The demographics have also changed a bit.
"It's a diversified community," Freeman says. "There's a large senior population, a large youth population. There's a little bit of everything."
This is no artist colony, or redoubt for singles on the make. One of the few places in the city where a three-bedroom apartment is affordable, Rochdale Village is a haven for families. As such, there is quite a bit going on. There are any number of churches, youth groups, childcare and toddler programs, and other programs and organizations geared towards family living. Queens Community Board 12, which includes Rochdale Village, is particularly active. City Councilman Thomas White, Jr., a Rochdale Village resident, spons ors an annual Banner Day picnic and parade at nearby Baisley Park that is well-attended.
Generally, the residents' collective mood mirrors that of the original developers: optimistic.
"It's getting better," says Freeman, when asked where she thinks Rochdale Village is headed. "It's an integral part of the revitalization of the community. And it's a good, sound financial investment."

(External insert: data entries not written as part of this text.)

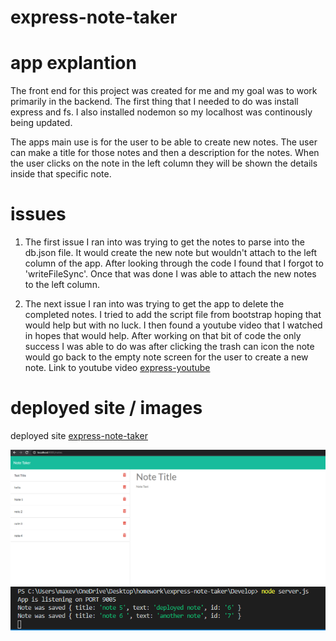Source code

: # express-note-taker
# app explantion
The front end for this project was created for me and my goal was to work primarily in the backend. The first thing that I needed to do was install express and fs. I also installed nodemon so my localhost was continously being updated. 

The apps main use is for the user to be able to create new notes. The user can make a title for those notes and then a description for the notes. When the user clicks on the note in the left column they will be shown the details inside that specific note. 

# issues
1. The first issue I ran into was trying to get the notes to parse into the db.json file. It would create the new note but wouldn't attach to the left column of the app. After looking through the code I found that I forgot to 'writeFileSync'. Once that was done I was able to attach the new notes to the left column.

2. The next issue I ran into was trying to get the app to delete the completed notes. I tried to add the script file from bootstrap hoping that would help but with no luck. I then found a youtube video that I watched in hopes that would help. After working on that bit of code the only success I was able to do was after clicking the trash can icon the note would go back to the empty note screen for the user to create a new note. 
Link to youtube video [express-youtube](https://www.youtube.com/watch?v=L72fhGm1tfE)

# deployed site / images

deployed site
[express-note-taker](https://clintrizzo.github.io/express-note-taker/)

![deployed-site](/images/image.1.png)
![note-creation-terminal](images/image2.png)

In the coming months and beyond, Rochdale Village will have two challenges to overcome. One is a matter of age, the other a matter of money, but both threaten to disrupt what is a delicate balance in South Queens.
Although exact numbers are not available, the population of Rochdale Village—over 25,000, according to the official website—skews older. As the years go by, and the older residents go, the complexion of the community will inevitably change. In all likelihood, the young population of the Village will replace them, but the future is uncertain.
More exigent, and still very much an ongoing story, is the effect of the subprime lending crisis on Rochdale Village. Kel Sawyer, a local resident whose blog, The Progressive Southside, focuses on community issues in the "South of South Jamaica" area, frequently sounds the alarm on the problem.
"To say modestly," he says, "dozens of Southeast Queens homeowners will lose their home this year because they won't be able to pay their mortgage."
According to an August 2007 report by state Senator Jeff Klein (D-Bronx/Westchester), an analysis of foreclosures from July 2006 through July 2007 by zip code, Jamaica-Rochdale Village's 11434 postal area reported 450 filings—the most in the Borough of Queens. Granted, the territory comprising the 11434 zip code is vast, and mostly outside the confines of the Jewel of Jamaica. And while Rochdale Village is unlikely to experience a nadir like the early 1970s when so many units were vacant, it is not difficult to imagine the subprime lending crisis adversely impacting the community.
"I see a large population of middle-class families fighting hard to stay here," says Freeman.
Help could be on the way. In August 2007, Senator John Sampson (D-Brooklyn) introduced a bill to establish an urban homeowners' assistance program, designed to staunch the proverbial bleeding. Middle-income and minority families—which would potentially include Rochdale households in dire straits—stand to benefit if the bill passes.
No matter what happens with the subprime mortgage crisis, or how the senior population is replaced when the time comes, Rochdale Village residents are right to be optimistic. The cooperative has survived crises that destroyed similar neighborhoods, and is in the midst of a kind of renaissance. How could such a place suffer slings and arrows and rebound? By being what Robert Moses conceived it to be back in 1959—an idealistic community.
Greg Olear is a freelance writer, editor, web designer, astrologer and stay-at-home dad living in Highland, New York.